2. Tune P: Slowly increase P until your system starts to oscillate around the desired position. Once you observe oscillations, reduce P a bit until they stop.
3. Tune I: Introduce a bit of I. If your mechanism consistently stops a bit short or a bit past the target (known as steady-state error), I can help correct this. However, be wary: too much I can cause overshoot or oscillations.
4. Tune D: Introduce D to counteract the overshoot or oscillations introduced by P and I. Remember, a small amount of D can go a long way, and too much can make the system unstable.
5. Iterate: Go back and adjust each term as necessary, bearing in mind that changes to one term might necessitate changes to the others.

Remember that the actual values you'll need for P, I, and D will vary based on the specifics of your robot, such as the weight of moving parts, friction, and the characteristics of the motor and gearing.

In practice, position control PID tuning often requires more patience than velocity control because you're trying to get the system to settle at a precise value, rather than maintain a steady state. As always, it's crucial to make changes incrementally and observe how each change affects system behavior.
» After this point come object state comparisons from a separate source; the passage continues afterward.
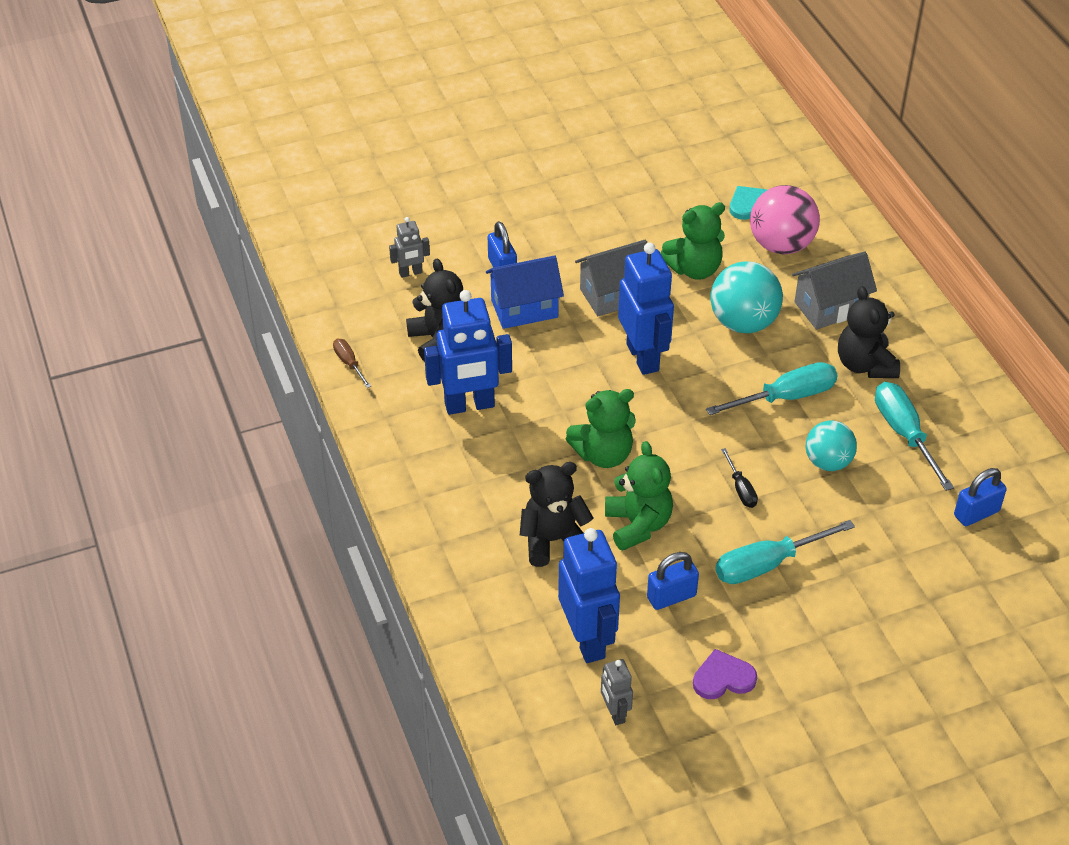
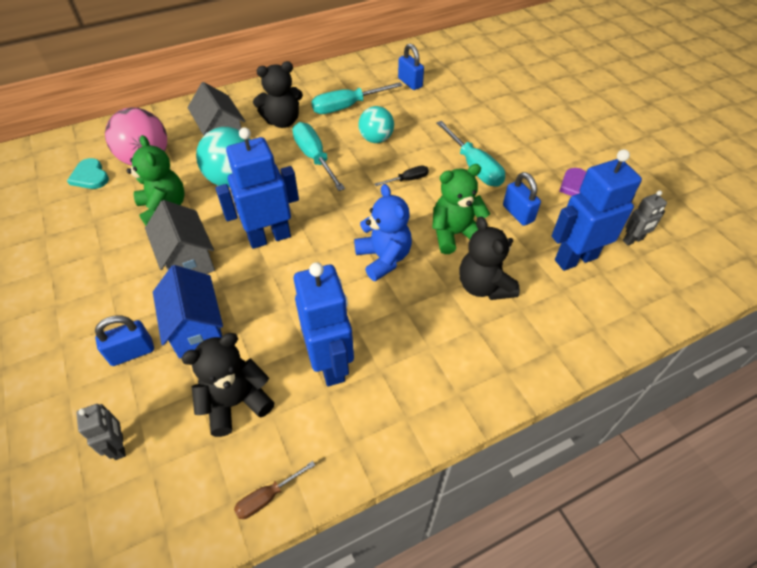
camera: 95 degrees left, 5 degrees up
(603, 454) = (383, 258): green teddy bear -> blue teddy bear

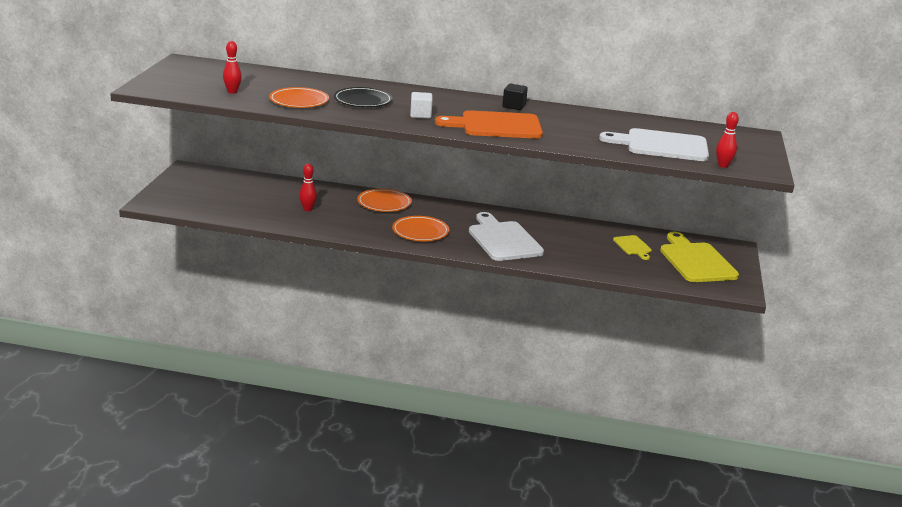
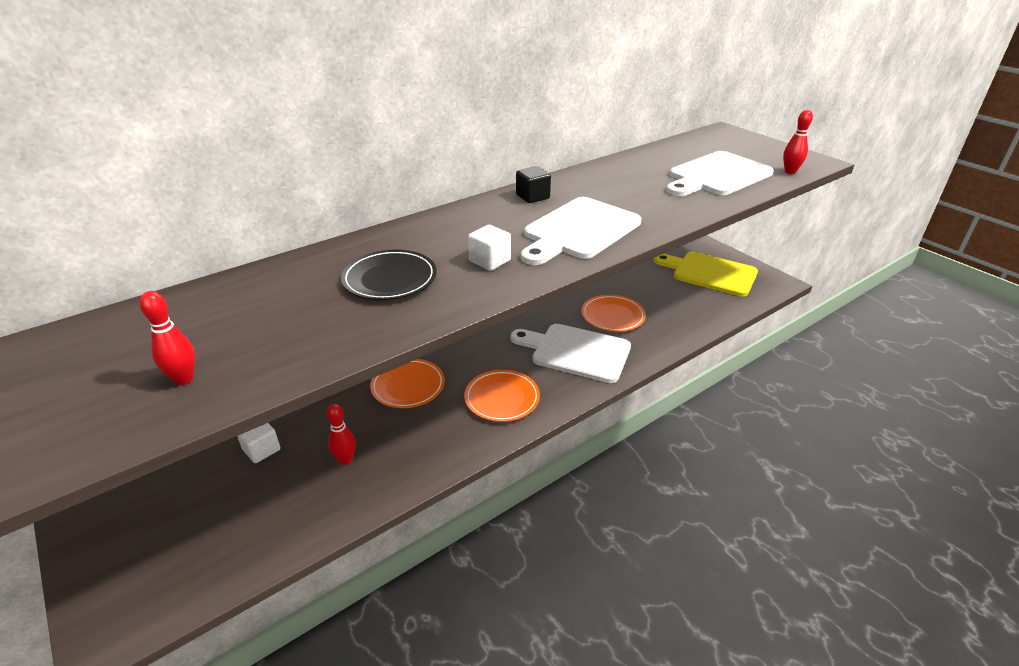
camera: 45 degrees left, 10 degrees up
(281, 188) = (261, 449): none -> white cube
(299, 101) = (316, 331): orange plate -> orange plate (612, 316)
(496, 126) = (579, 230): orange cutting board -> white cutting board
(633, 246) = (657, 288): yellow cutting board -> none

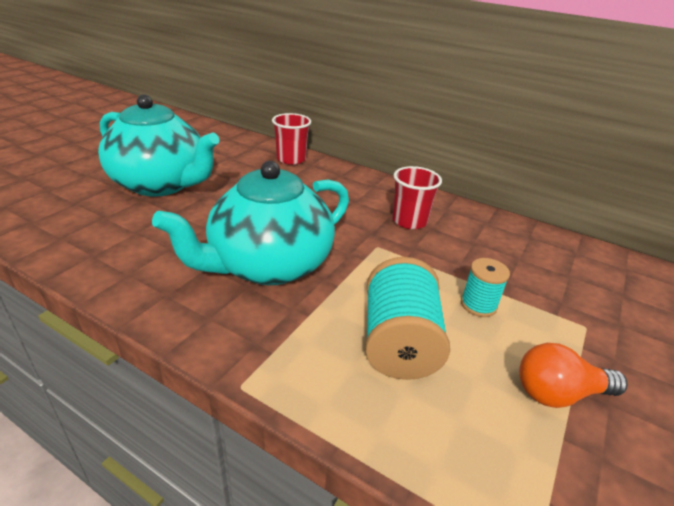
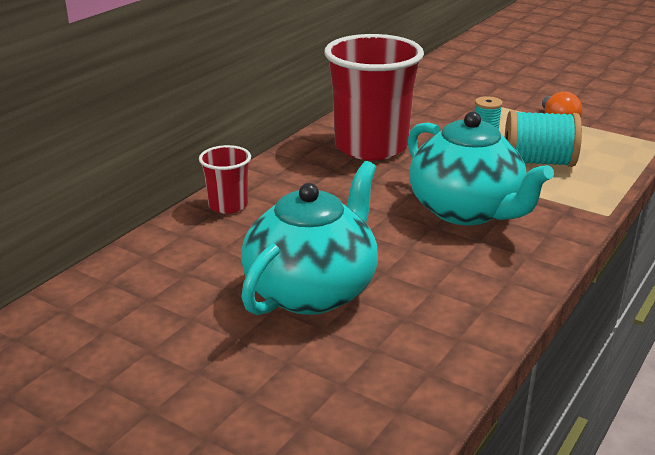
camera: 85 degrees left, 5 degrees down
(409, 221) = (371, 147): red cup -> red cup, size x2.11

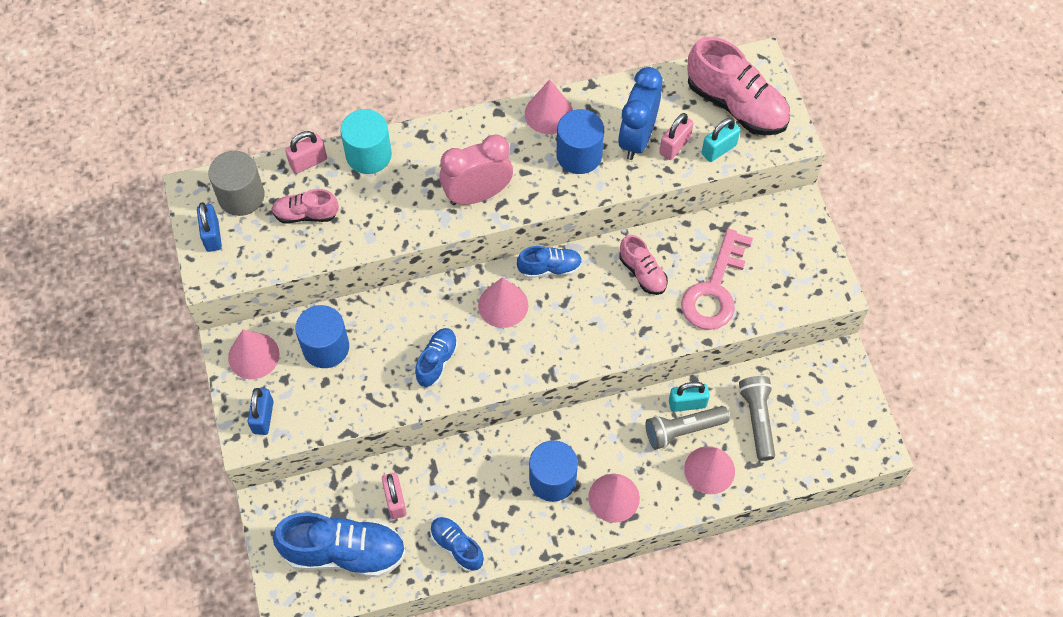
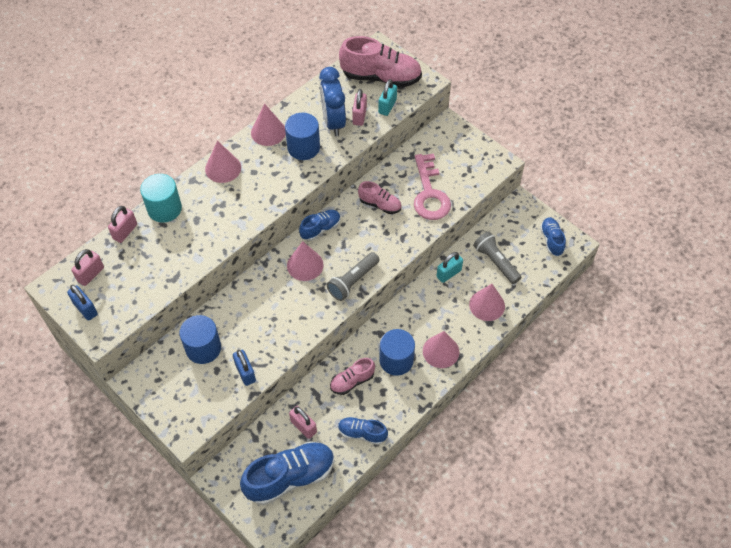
camera: 30 degrees left, 5 degrees down
(241, 196) = (91, 274): grey cylinder -> pink padlock
(253, 355) = (156, 378): pink cone -> pink cone (223, 168)
(263, 417) = (188, 414): blue padlock -> blue padlock (245, 372)
(306, 214) = (144, 265): pink shoe -> pink shoe (352, 381)
(437, 361) = (284, 320): blue shoe -> blue shoe (551, 240)
(477, 194) = (253, 200): pink clock -> none
(683, 430) = (456, 290): grey flashlight -> grey flashlight (353, 281)

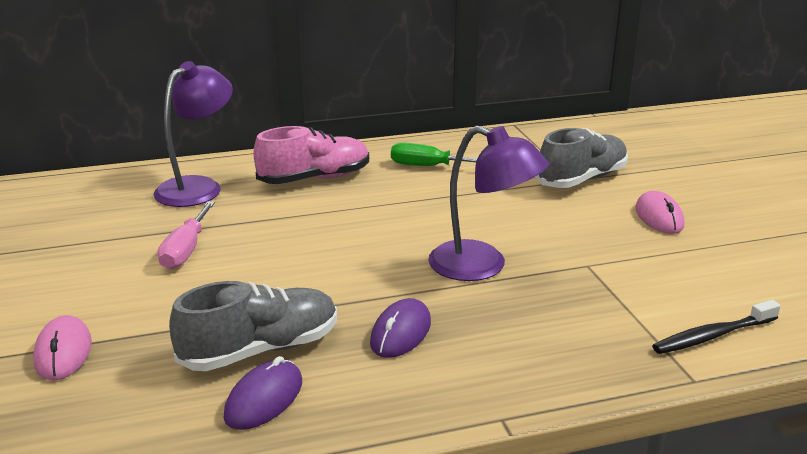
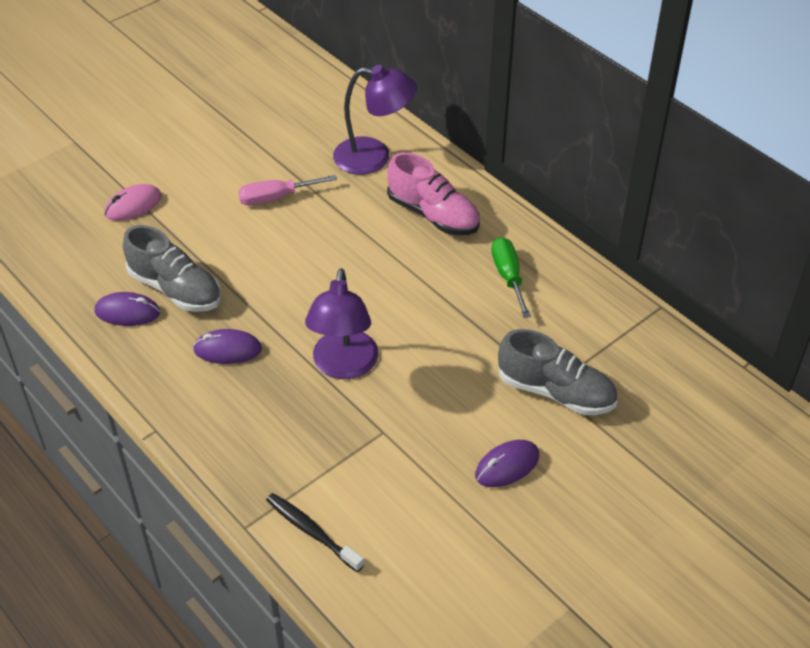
camera: 65 degrees right, 20 degrees up
(659, 217) = (507, 466): pink mouse -> purple mouse

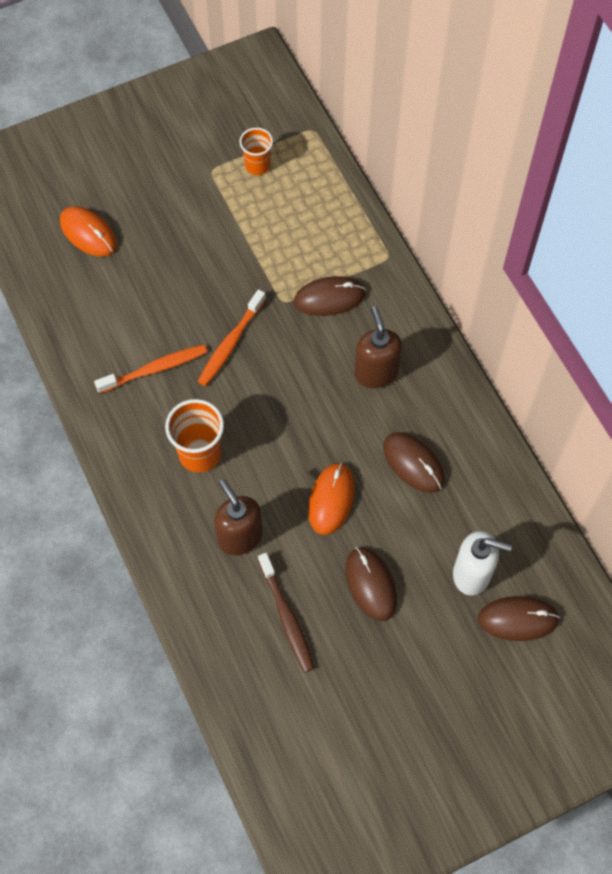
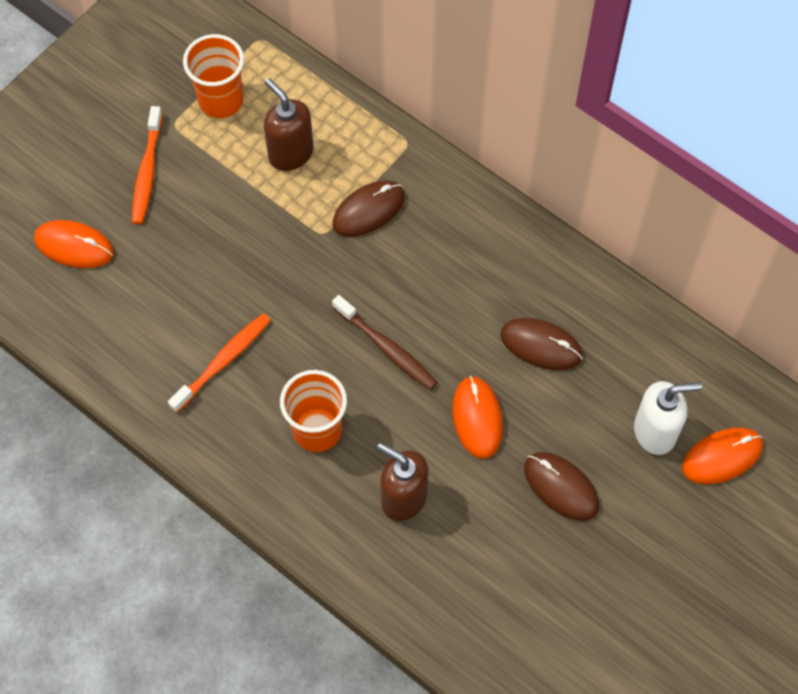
camera: 25 degrees left, 0 degrees up
(231, 343) = (290, 300): orange toothbrush -> orange toothbrush (147, 172)
(257, 165) = (221, 100): orange cup -> orange cup, size x1.54
(287, 617) = (493, 558): brown toothbrush -> brown toothbrush (386, 348)
(376, 373) = (456, 268): brown soap dispenser -> brown soap dispenser (290, 153)
(518, 619) = (722, 457): brown mouse -> orange mouse

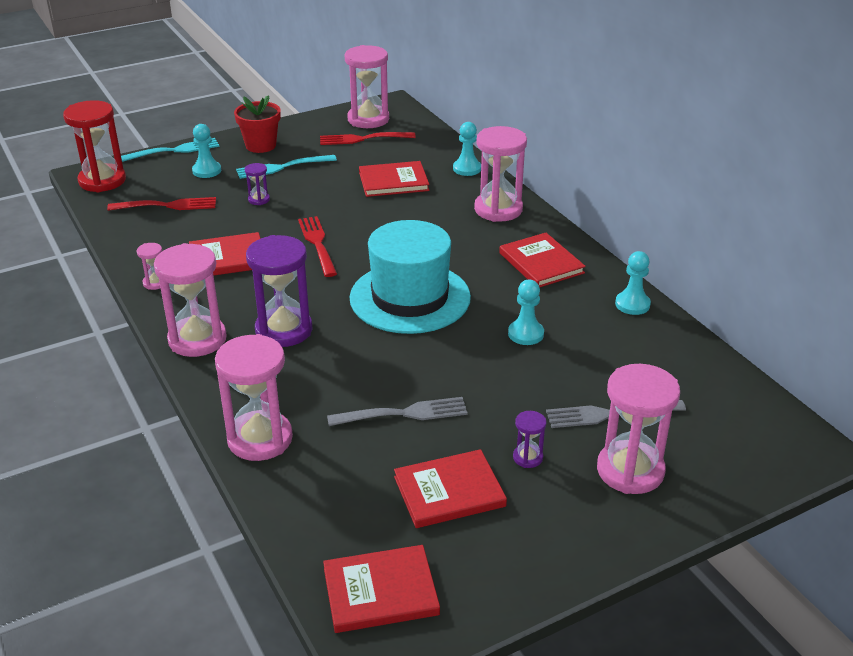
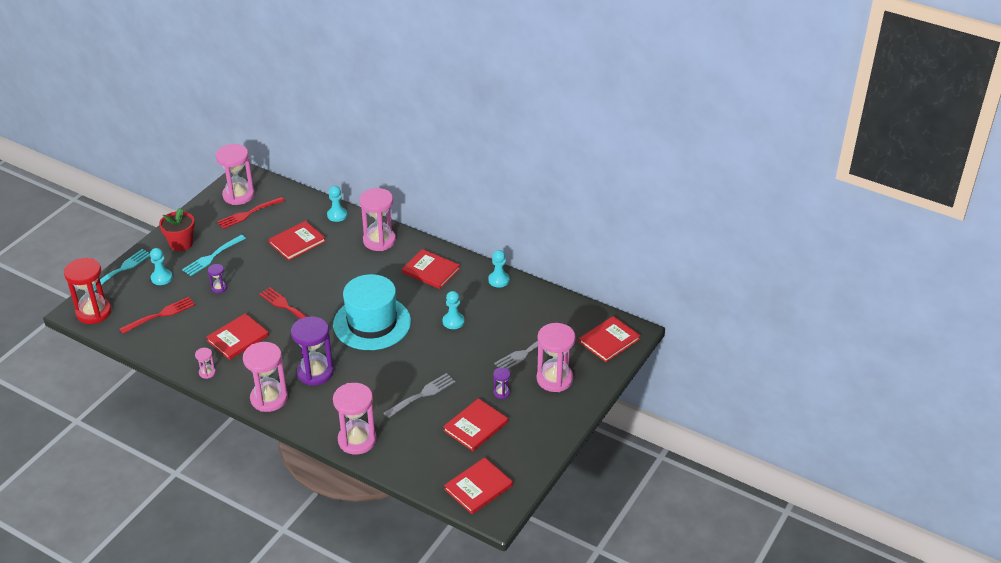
camera: 30 degrees left, 5 degrees up
(763, 447) = (609, 340): none -> red book

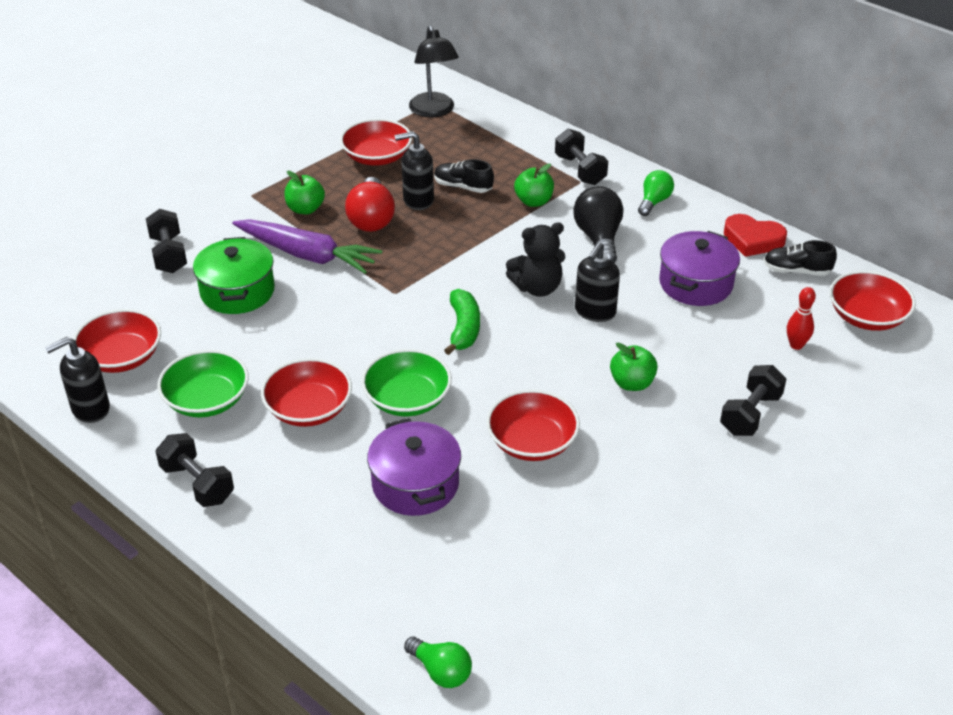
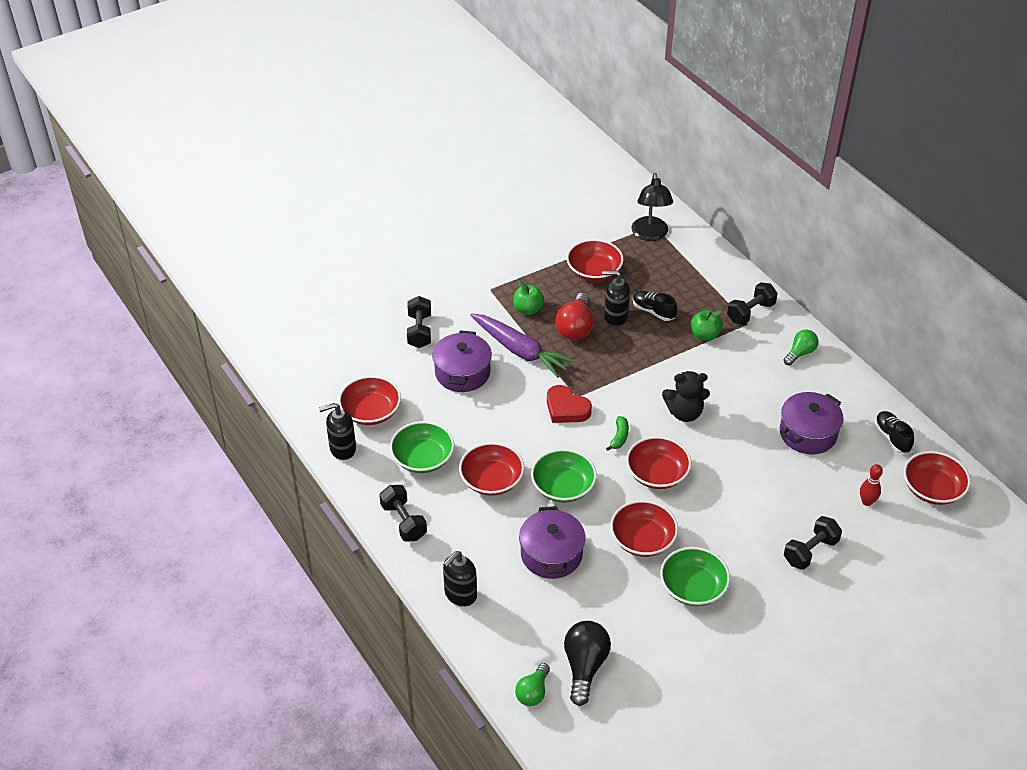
camera: 15 degrees right, 5 degrees up
(237, 291) = (462, 372): green pot -> purple pot
(441, 671) = (533, 692): green light bulb -> green light bulb turned 60 degrees clockwise
(464, 329) = (619, 437): green banana -> green banana, size x0.66
(525, 362) = (657, 474): none -> red bowl
(580, 170) = (750, 312): black dumbbell -> black dumbbell turned 60 degrees clockwise
(595, 312) = (721, 442): black soap dispenser -> black soap dispenser (460, 594)
(598, 239) = (745, 379): black light bulb -> black light bulb (584, 667)
(617, 487) = (693, 587): none -> green bowl
(632, 383) = (730, 508): green apple -> none
(753, 239) = (867, 403): red heart -> red heart (566, 408)
(796, 271) = (892, 437): black shoe -> black shoe turned 45 degrees clockwise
1. Implement the provided PID control structure for SparkMax on your robot's drivetrain or any mechanism. Try achieving a specific speed or position.
2. Tune the PID parameters, start with P, then introduce I and D as necessary. Remember, often you'll adjust one, then have to go back and readjust the others.
3. Incorporate a sensor, like an encoder, to get feedback from the mechanism and give the PID controller a process variable to work with.
4. Challenge: Introduce external disturbances (e.g., manually slowing down a wheel) and see how well your PID-controlled system can handle and correct for it.